The storm dumped around 120 centimetres on parts of the Bruce Peninsula in southwestern Ontario. On Sunday alone, about 53 centimetres of snow fell in Wiarton, breaking the area’s single-day snowfall record that has stood since 1982.
Schools were open but buses in the area were cancelled Monday, as residents dug out of snowbanks taller than some students.
Ian Boddy, mayor of the nearby city of Owen Sound, said the storm stood out as one of the “big whoppers” to hit the area in recent memory.
He expected most streets to be cleared by the end of the day as snowplows worked through emergency routes and major thoroughfares, to secondary and back streets.
Boddy said by the time he finished shoveling his laneway Sunday, another three centimetres had fallen at the other end.
“It was really coming down,” he said.
Owen Sound police said there were “only a few collisions” reported to police as a result of the storm, but officers responded to over two dozen storm-related calls for help.
In a statement, police said a 44-year-old woman needed medical attention after she was found in a snowbank suffering from hypothermia. Earlier Sunday, police said officers helped shovel the entryway of a man with a disability who had called them after he was unable to leave the house through the snowed-in front door.

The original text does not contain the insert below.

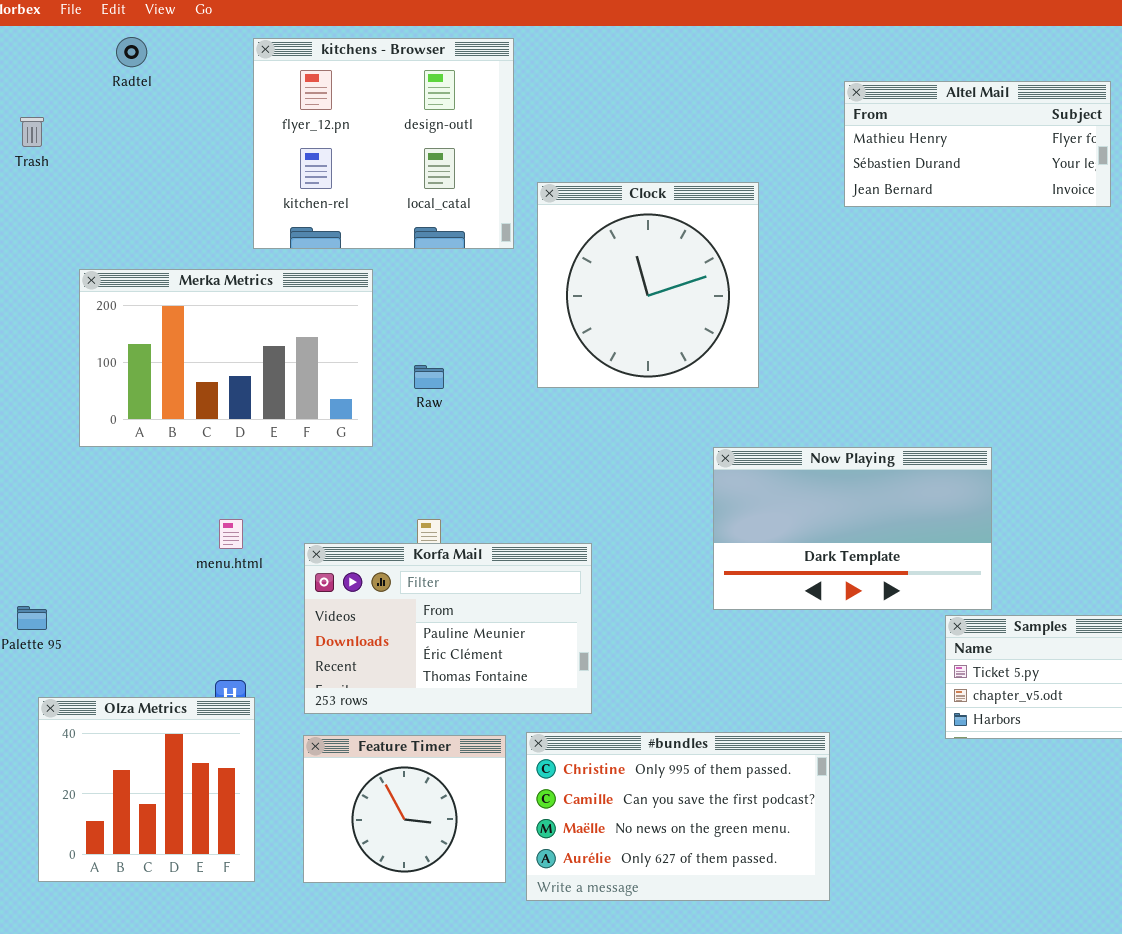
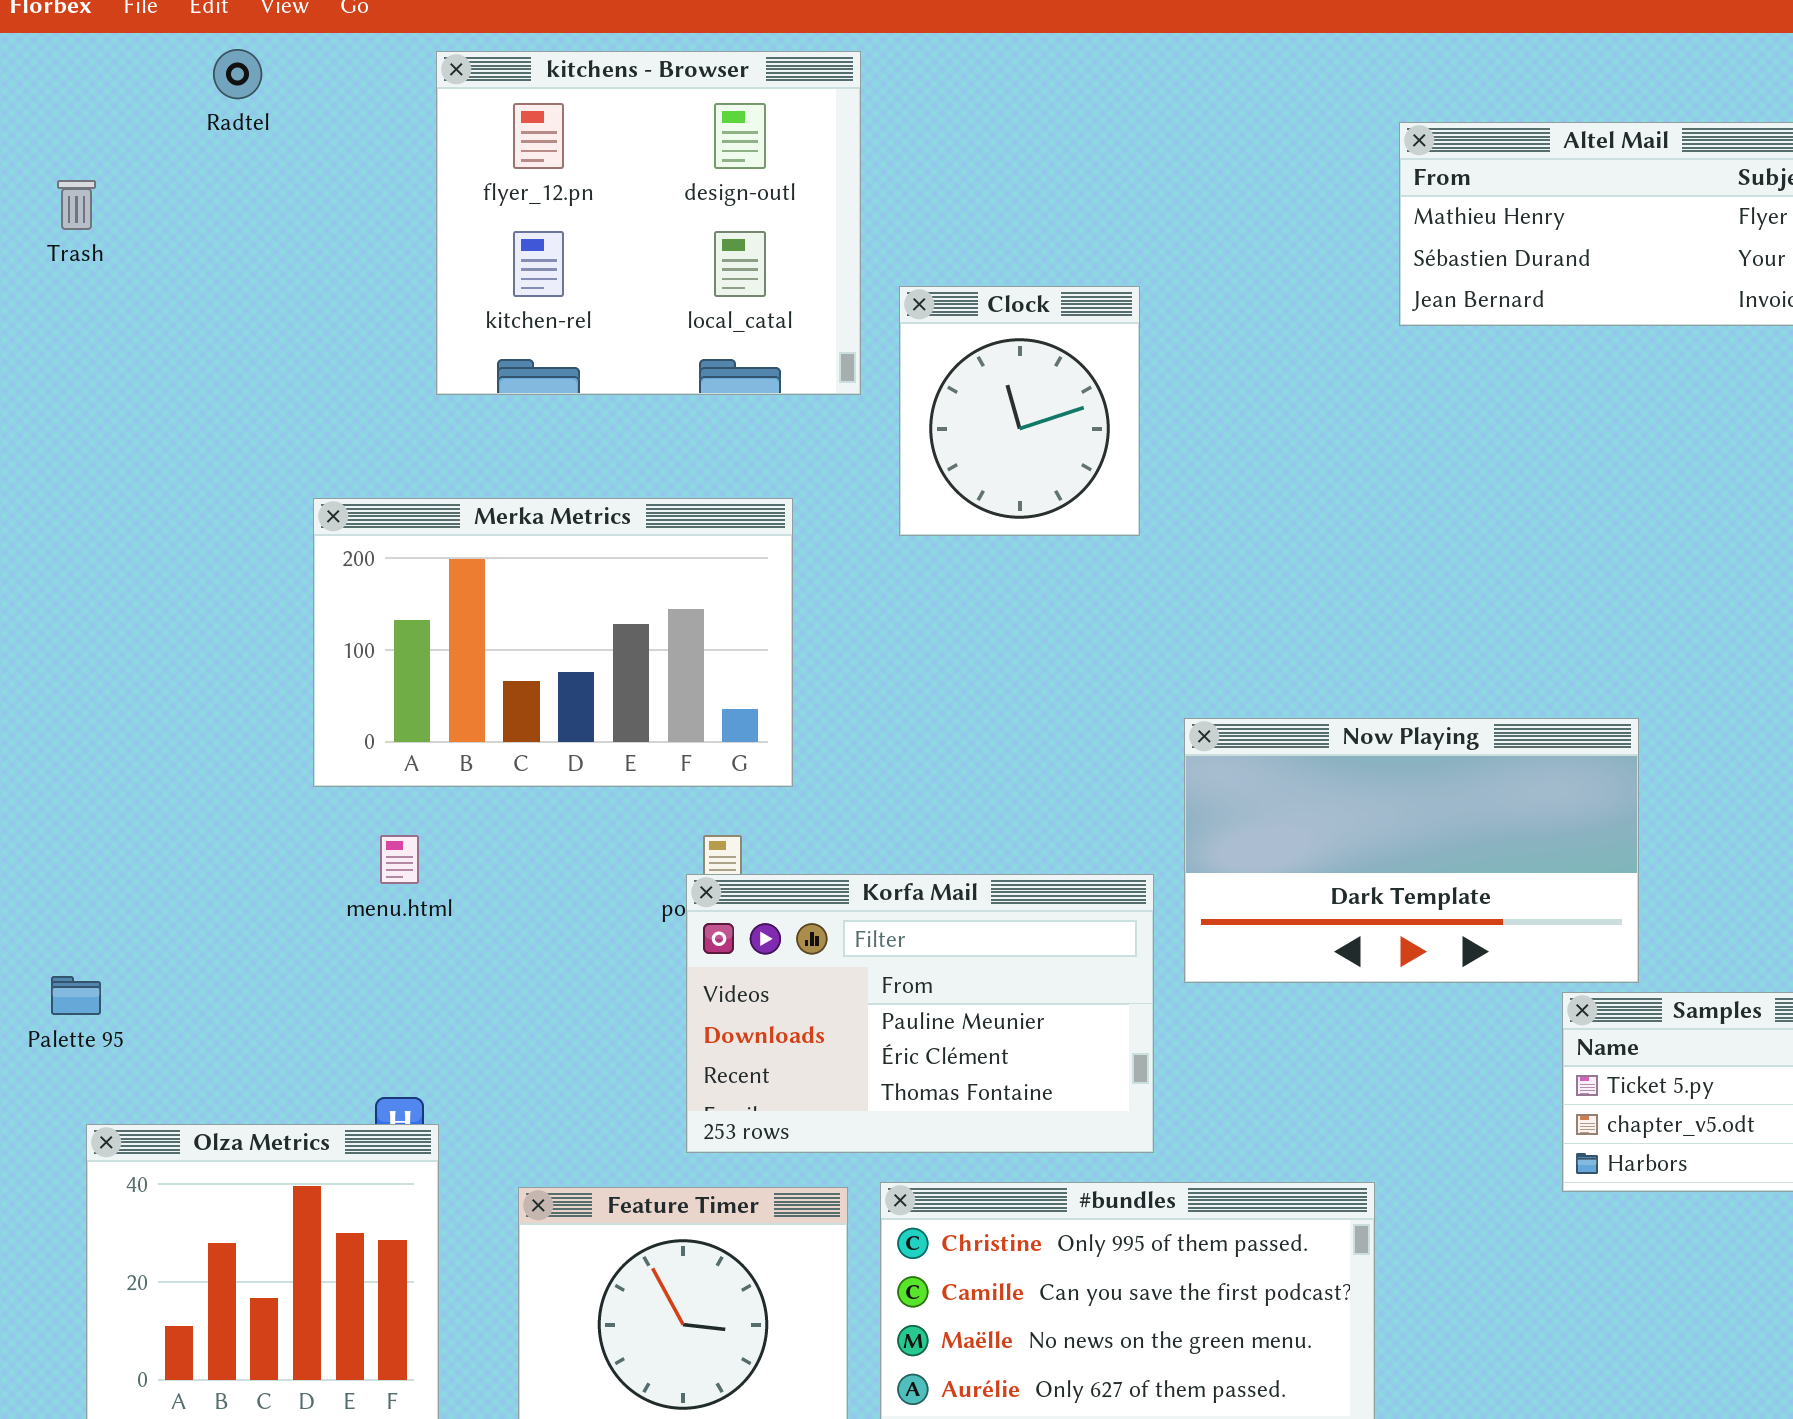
Clock: [537,182,759,388] -> [899,286,1140,536], resized
Merka Metrics: [79,269,373,447] -> [313,498,793,787], moved
Korfa Mail: [304,543,592,714] -> [686,874,1154,1153], moved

Environment Canada warned Monday that the region, as well as hard-hit areas around Niagara and Kingston, could see wind gusting up to 80 kilometres an hour.
New York recorded even more snow in the weekend storm, as the U.S. National Weather Service reported nearly 200 centimetres just outside Buffalo by Saturday. President Joe Biden granted a request to send federal aid to help state and local officials help clean up the massive storm.